_Action item_
Could you return the text of all the records below, character for character, leaving the pictures out?

_Records for processing_
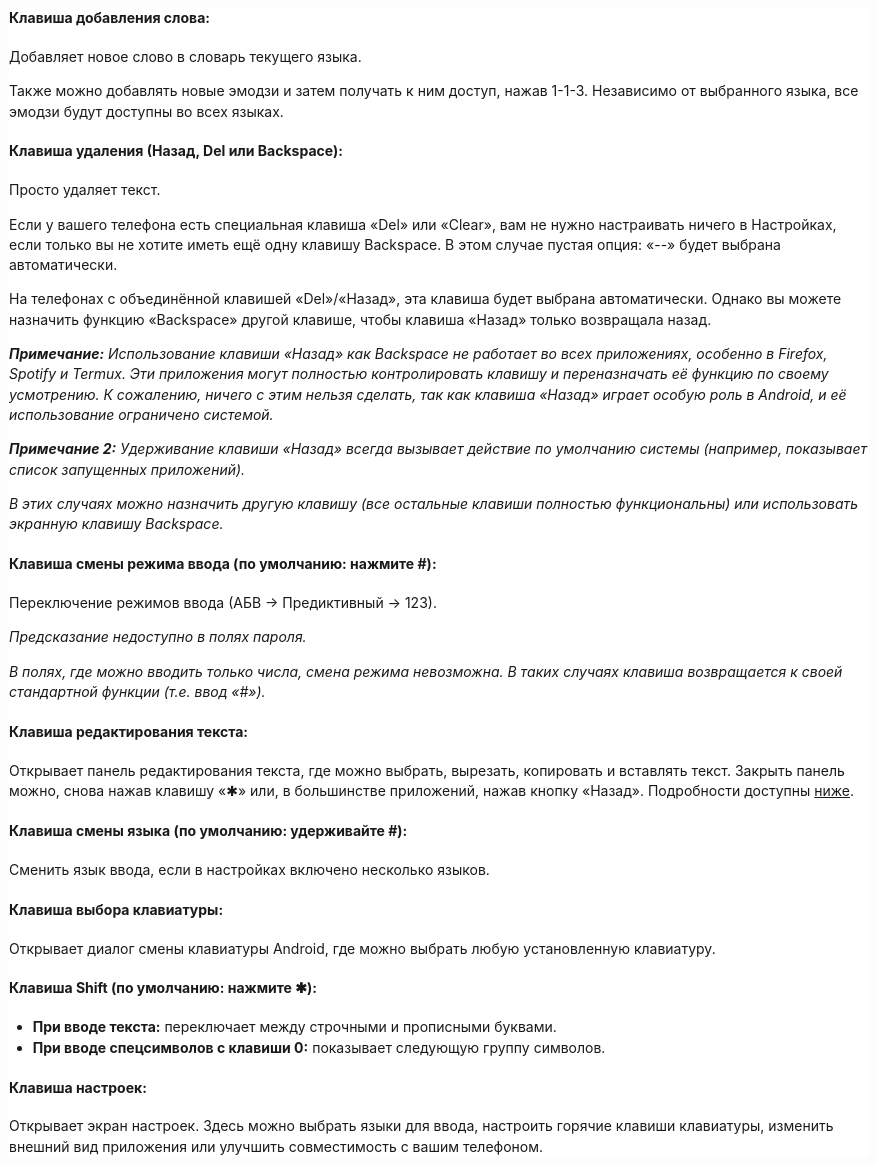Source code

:#### Клавиша добавления слова:
Добавляет новое слово в словарь текущего языка.

Также можно добавлять новые эмодзи и затем получать к ним доступ, нажав 1-1-3. Независимо от выбранного языка, все эмодзи будут доступны во всех языках.

#### Клавиша удаления (Назад, Del или Backspace):
Просто удаляет текст.

Если у вашего телефона есть специальная клавиша «Del» или «Clear», вам не нужно настраивать ничего в Настройках, если только вы не хотите иметь ещё одну клавишу Backspace. В этом случае пустая опция: «--» будет выбрана автоматически.

На телефонах с объединённой клавишей «Del»/«Назад», эта клавиша будет выбрана автоматически. Однако вы можете назначить функцию «Backspace» другой клавише, чтобы клавиша «Назад» только возвращала назад.

_**Примечание:** Использование клавиши «Назад» как Backspace не работает во всех приложениях, особенно в Firefox, Spotify и Termux. Эти приложения могут полностью контролировать клавишу и переназначать её функцию по своему усмотрению. К сожалению, ничего с этим нельзя сделать, так как клавиша «Назад» играет особую роль в Android, и её использование ограничено системой._

_**Примечание 2:** Удерживание клавиши «Назад» всегда вызывает действие по умолчанию системы (например, показывает список запущенных приложений)._

_В этих случаях можно назначить другую клавишу (все остальные клавиши полностью функциональны) или использовать экранную клавишу Backspace._

#### Клавиша смены режима ввода (по умолчанию: нажмите #):
Переключение режимов ввода (АБВ → Предиктивный → 123).

_Предсказание недоступно в полях пароля._

_В полях, где можно вводить только числа, смена режима невозможна. В таких случаях клавиша возвращается к своей стандартной функции (т.е. ввод «#»)._

#### Клавиша редактирования текста:
Открывает панель редактирования текста, где можно выбрать, вырезать, копировать и вставлять текст. Закрыть панель можно, снова нажав клавишу «✱» или, в большинстве приложений, нажав кнопку «Назад». Подробности доступны [ниже](#редактирование-текста).

#### Клавиша смены языка (по умолчанию: удерживайте #):
Сменить язык ввода, если в настройках включено несколько языков.

#### Клавиша выбора клавиатуры:
Открывает диалог смены клавиатуры Android, где можно выбрать любую установленную клавиатуру.

#### Клавиша Shift (по умолчанию: нажмите ✱):
- **При вводе текста:** переключает между строчными и прописными буквами.
- **При вводе спецсимволов с клавиши 0:** показывает следующую группу символов.

#### Клавиша настроек:
Открывает экран настроек. Здесь можно выбрать языки для ввода, настроить горячие клавиши клавиатуры, изменить внешний вид приложения или улучшить совместимость с вашим телефоном.
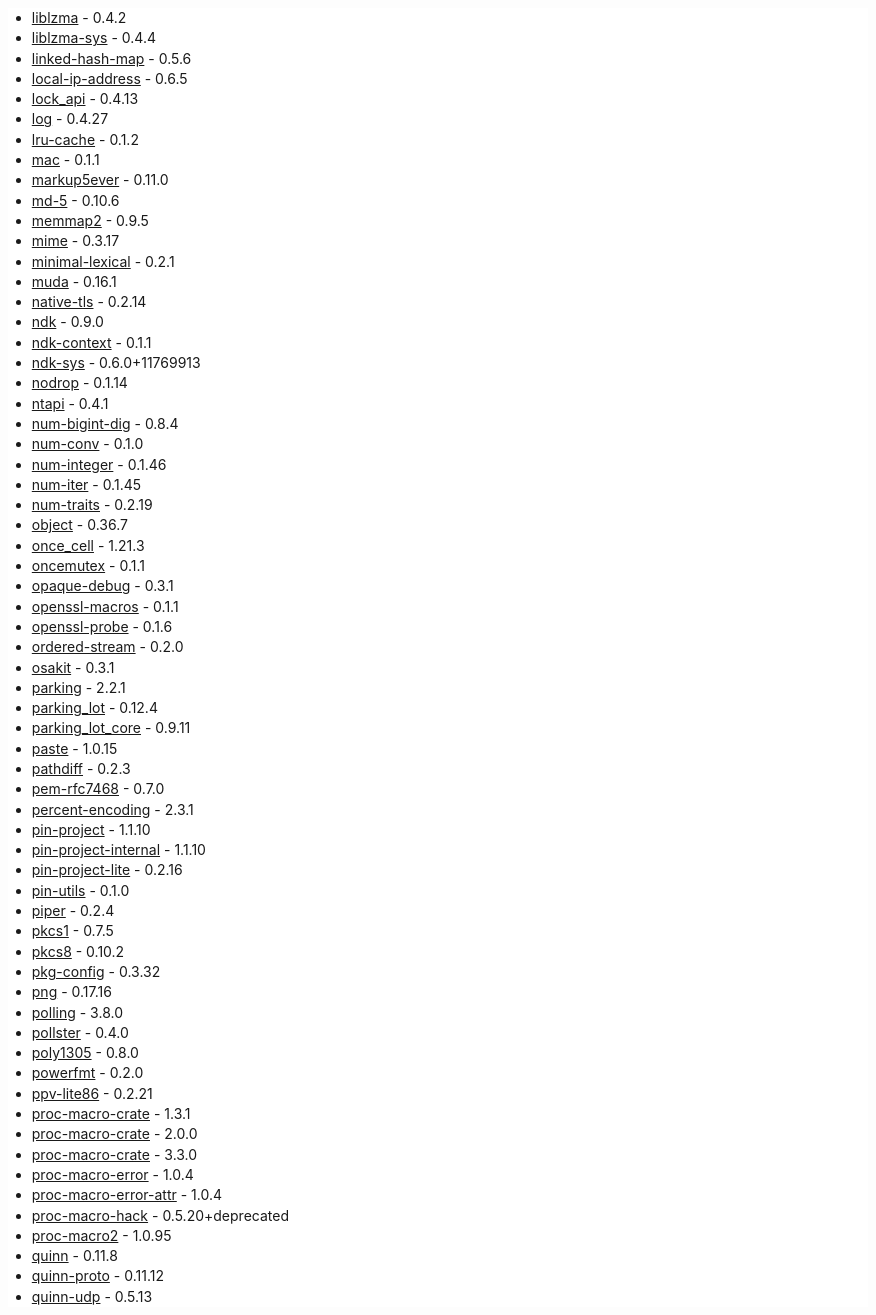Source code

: - [liblzma](https://github.com/portable-network-archive/liblzma-rs) - 0.4.2
- [liblzma-sys](https://github.com/portable-network-archive/liblzma-rs) - 0.4.4
- [linked-hash-map](https://github.com/contain-rs/linked-hash-map) - 0.5.6
- [local-ip-address](https://github.com/LeoBorai/local-ip-address) - 0.6.5
- [lock_api](https://github.com/Amanieu/parking_lot) - 0.4.13
- [log](https://github.com/rust-lang/log) - 0.4.27
- [lru-cache](https://github.com/contain-rs/lru-cache) - 0.1.2
- [mac](https://github.com/reem/rust-mac.git) - 0.1.1
- [markup5ever](https://github.com/servo/html5ever) - 0.11.0
- [md-5](https://github.com/RustCrypto/hashes) - 0.10.6
- [memmap2](https://github.com/RazrFalcon/memmap2-rs) - 0.9.5
- [mime](https://github.com/hyperium/mime) - 0.3.17
- [minimal-lexical](https://github.com/Alexhuszagh/minimal-lexical) - 0.2.1
- [muda](https://github.com/amrbashir/muda) - 0.16.1
- [native-tls](https://github.com/sfackler/rust-native-tls) - 0.2.14
- [ndk](https://github.com/rust-mobile/ndk) - 0.9.0
- [ndk-context](https://github.com/rust-windowing/android-ndk-rs) - 0.1.1
- [ndk-sys](https://github.com/rust-mobile/ndk) - 0.6.0+11769913
- [nodrop](https://github.com/bluss/arrayvec) - 0.1.14
- [ntapi](https://github.com/MSxDOS/ntapi) - 0.4.1
- [num-bigint-dig](https://github.com/dignifiedquire/num-bigint) - 0.8.4
- [num-conv](https://github.com/jhpratt/num-conv) - 0.1.0
- [num-integer](https://github.com/rust-num/num-integer) - 0.1.46
- [num-iter](https://github.com/rust-num/num-iter) - 0.1.45
- [num-traits](https://github.com/rust-num/num-traits) - 0.2.19
- [object](https://github.com/gimli-rs/object) - 0.36.7
- [once_cell](https://github.com/matklad/once_cell) - 1.21.3
- [oncemutex](https://github.com/reem/rust-once-mutex.git) - 0.1.1
- [opaque-debug](https://github.com/RustCrypto/utils) - 0.3.1
- [openssl-macros]() - 0.1.1
- [openssl-probe](https://github.com/alexcrichton/openssl-probe) - 0.1.6
- [ordered-stream](https://github.com/danieldg/ordered-stream) - 0.2.0
- [osakit](https://github.com/mdevils/rust-osakit) - 0.3.1
- [parking](https://github.com/smol-rs/parking) - 2.2.1
- [parking_lot](https://github.com/Amanieu/parking_lot) - 0.12.4
- [parking_lot_core](https://github.com/Amanieu/parking_lot) - 0.9.11
- [paste](https://github.com/dtolnay/paste) - 1.0.15
- [pathdiff](https://github.com/Manishearth/pathdiff) - 0.2.3
- [pem-rfc7468](https://github.com/RustCrypto/formats/tree/master/pem-rfc7468) - 0.7.0
- [percent-encoding](https://github.com/servo/rust-url/) - 2.3.1
- [pin-project](https://github.com/taiki-e/pin-project) - 1.1.10
- [pin-project-internal](https://github.com/taiki-e/pin-project) - 1.1.10
- [pin-project-lite](https://github.com/taiki-e/pin-project-lite) - 0.2.16
- [pin-utils](https://github.com/rust-lang-nursery/pin-utils) - 0.1.0
- [piper](https://github.com/smol-rs/piper) - 0.2.4
- [pkcs1](https://github.com/RustCrypto/formats/tree/master/pkcs1) - 0.7.5
- [pkcs8](https://github.com/RustCrypto/formats/tree/master/pkcs8) - 0.10.2
- [pkg-config](https://github.com/rust-lang/pkg-config-rs) - 0.3.32
- [png](https://github.com/image-rs/image-png) - 0.17.16
- [polling](https://github.com/smol-rs/polling) - 3.8.0
- [pollster](https://github.com/zesterer/pollster) - 0.4.0
- [poly1305](https://github.com/RustCrypto/universal-hashes) - 0.8.0
- [powerfmt](https://github.com/jhpratt/powerfmt) - 0.2.0
- [ppv-lite86](https://github.com/cryptocorrosion/cryptocorrosion) - 0.2.21
- [proc-macro-crate](https://github.com/bkchr/proc-macro-crate) - 1.3.1
- [proc-macro-crate](https://github.com/bkchr/proc-macro-crate) - 2.0.0
- [proc-macro-crate](https://github.com/bkchr/proc-macro-crate) - 3.3.0
- [proc-macro-error](https://gitlab.com/CreepySkeleton/proc-macro-error) - 1.0.4
- [proc-macro-error-attr](https://gitlab.com/CreepySkeleton/proc-macro-error) - 1.0.4
- [proc-macro-hack](https://github.com/dtolnay/proc-macro-hack) - 0.5.20+deprecated
- [proc-macro2](https://github.com/dtolnay/proc-macro2) - 1.0.95
- [quinn](https://github.com/quinn-rs/quinn) - 0.11.8
- [quinn-proto](https://github.com/quinn-rs/quinn) - 0.11.12
- [quinn-udp](https://github.com/quinn-rs/quinn) - 0.5.13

_Exercise answer_
Source code

:#### Клавиша добавления слова:
Добавляет новое слово в словарь текущего языка.

Также можно добавлять новые эмодзи и затем получать к ним доступ, нажав 1-1-3. Независимо от выбранного языка, все эмодзи будут доступны во всех языках.

#### Клавиша удаления (Назад, Del или Backspace):
Просто удаляет текст.

Если у вашего телефона есть специальная клавиша «Del» или «Clear», вам не нужно настраивать ничего в Настройках, если только вы не хотите иметь ещё одну клавишу Backspace. В этом случае пустая опция: «--» будет выбрана автоматически.

На телефонах с объединённой клавишей «Del»/«Назад», эта клавиша будет выбрана автоматически. Однако вы можете назначить функцию «Backspace» другой клавише, чтобы клавиша «Назад» только возвращала назад.

_**Примечание:** Использование клавиши «Назад» как Backspace не работает во всех приложениях, особенно в Firefox, Spotify и Termux. Эти приложения могут полностью контролировать клавишу и переназначать её функцию по своему усмотрению. К сожалению, ничего с этим нельзя сделать, так как клавиша «Назад» играет особую роль в Android, и её использование ограничено системой._

_**Примечание 2:** Удерживание клавиши «Назад» всегда вызывает действие по умолчанию системы (например, показывает список запущенных приложений)._

_В этих случаях можно назначить другую клавишу (все остальные клавиши полностью функциональны) или использовать экранную клавишу Backspace._

#### Клавиша смены режима ввода (по умолчанию: нажмите #):
Переключение режимов ввода (АБВ → Предиктивный → 123).

_Предсказание недоступно в полях пароля._

_В полях, где можно вводить только числа, смена режима невозможна. В таких случаях клавиша возвращается к своей стандартной функции (т.е. ввод «#»)._

#### Клавиша редактирования текста:
Открывает панель редактирования текста, где можно выбрать, вырезать, копировать и вставлять текст. Закрыть панель можно, снова нажав клавишу «✱» или, в большинстве приложений, нажав кнопку «Назад». Подробности доступны [ниже](#редактирование-текста).

#### Клавиша смены языка (по умолчанию: удерживайте #):
Сменить язык ввода, если в настройках включено несколько языков.

#### Клавиша выбора клавиатуры:
Открывает диалог смены клавиатуры Android, где можно выбрать любую установленную клавиатуру.

#### Клавиша Shift (по умолчанию: нажмите ✱):
- **При вводе текста:** переключает между строчными и прописными буквами.
- **При вводе спецсимволов с клавиши 0:** показывает следующую группу символов.

#### Клавиша настроек:
Открывает экран настроек. Здесь можно выбрать языки для ввода, настроить горячие клавиши клавиатуры, изменить внешний вид приложения или улучшить совместимость с вашим телефоном.
Source code

: - [liblzma](https://github.com/portable-network-archive/liblzma-rs) - 0.4.2
- [liblzma-sys](https://github.com/portable-network-archive/liblzma-rs) - 0.4.4
- [linked-hash-map](https://github.com/contain-rs/linked-hash-map) - 0.5.6
- [local-ip-address](https://github.com/LeoBorai/local-ip-address) - 0.6.5
- [lock_api](https://github.com/Amanieu/parking_lot) - 0.4.13
- [log](https://github.com/rust-lang/log) - 0.4.27
- [lru-cache](https://github.com/contain-rs/lru-cache) - 0.1.2
- [mac](https://github.com/reem/rust-mac.git) - 0.1.1
- [markup5ever](https://github.com/servo/html5ever) - 0.11.0
- [md-5](https://github.com/RustCrypto/hashes) - 0.10.6
- [memmap2](https://github.com/RazrFalcon/memmap2-rs) - 0.9.5
- [mime](https://github.com/hyperium/mime) - 0.3.17
- [minimal-lexical](https://github.com/Alexhuszagh/minimal-lexical) - 0.2.1
- [muda](https://github.com/amrbashir/muda) - 0.16.1
- [native-tls](https://github.com/sfackler/rust-native-tls) - 0.2.14
- [ndk](https://github.com/rust-mobile/ndk) - 0.9.0
- [ndk-context](https://github.com/rust-windowing/android-ndk-rs) - 0.1.1
- [ndk-sys](https://github.com/rust-mobile/ndk) - 0.6.0+11769913
- [nodrop](https://github.com/bluss/arrayvec) - 0.1.14
- [ntapi](https://github.com/MSxDOS/ntapi) - 0.4.1
- [num-bigint-dig](https://github.com/dignifiedquire/num-bigint) - 0.8.4
- [num-conv](https://github.com/jhpratt/num-conv) - 0.1.0
- [num-integer](https://github.com/rust-num/num-integer) - 0.1.46
- [num-iter](https://github.com/rust-num/num-iter) - 0.1.45
- [num-traits](https://github.com/rust-num/num-traits) - 0.2.19
- [object](https://github.com/gimli-rs/object) - 0.36.7
- [once_cell](https://github.com/matklad/once_cell) - 1.21.3
- [oncemutex](https://github.com/reem/rust-once-mutex.git) - 0.1.1
- [opaque-debug](https://github.com/RustCrypto/utils) - 0.3.1
- [openssl-macros]() - 0.1.1
- [openssl-probe](https://github.com/alexcrichton/openssl-probe) - 0.1.6
- [ordered-stream](https://github.com/danieldg/ordered-stream) - 0.2.0
- [osakit](https://github.com/mdevils/rust-osakit) - 0.3.1
- [parking](https://github.com/smol-rs/parking) - 2.2.1
- [parking_lot](https://github.com/Amanieu/parking_lot) - 0.12.4
- [parking_lot_core](https://github.com/Amanieu/parking_lot) - 0.9.11
- [paste](https://github.com/dtolnay/paste) - 1.0.15
- [pathdiff](https://github.com/Manishearth/pathdiff) - 0.2.3
- [pem-rfc7468](https://github.com/RustCrypto/formats/tree/master/pem-rfc7468) - 0.7.0
- [percent-encoding](https://github.com/servo/rust-url/) - 2.3.1
- [pin-project](https://github.com/taiki-e/pin-project) - 1.1.10
- [pin-project-internal](https://github.com/taiki-e/pin-project) - 1.1.10
- [pin-project-lite](https://github.com/taiki-e/pin-project-lite) - 0.2.16
- [pin-utils](https://github.com/rust-lang-nursery/pin-utils) - 0.1.0
- [piper](https://github.com/smol-rs/piper) - 0.2.4
- [pkcs1](https://github.com/RustCrypto/formats/tree/master/pkcs1) - 0.7.5
- [pkcs8](https://github.com/RustCrypto/formats/tree/master/pkcs8) - 0.10.2
- [pkg-config](https://github.com/rust-lang/pkg-config-rs) - 0.3.32
- [png](https://github.com/image-rs/image-png) - 0.17.16
- [polling](https://github.com/smol-rs/polling) - 3.8.0
- [pollster](https://github.com/zesterer/pollster) - 0.4.0
- [poly1305](https://github.com/RustCrypto/universal-hashes) - 0.8.0
- [powerfmt](https://github.com/jhpratt/powerfmt) - 0.2.0
- [ppv-lite86](https://github.com/cryptocorrosion/cryptocorrosion) - 0.2.21
- [proc-macro-crate](https://github.com/bkchr/proc-macro-crate) - 1.3.1
- [proc-macro-crate](https://github.com/bkchr/proc-macro-crate) - 2.0.0
- [proc-macro-crate](https://github.com/bkchr/proc-macro-crate) - 3.3.0
- [proc-macro-error](https://gitlab.com/CreepySkeleton/proc-macro-error) - 1.0.4
- [proc-macro-error-attr](https://gitlab.com/CreepySkeleton/proc-macro-error) - 1.0.4
- [proc-macro-hack](https://github.com/dtolnay/proc-macro-hack) - 0.5.20+deprecated
- [proc-macro2](https://github.com/dtolnay/proc-macro2) - 1.0.95
- [quinn](https://github.com/quinn-rs/quinn) - 0.11.8
- [quinn-proto](https://github.com/quinn-rs/quinn) - 0.11.12
- [quinn-udp](https://github.com/quinn-rs/quinn) - 0.5.13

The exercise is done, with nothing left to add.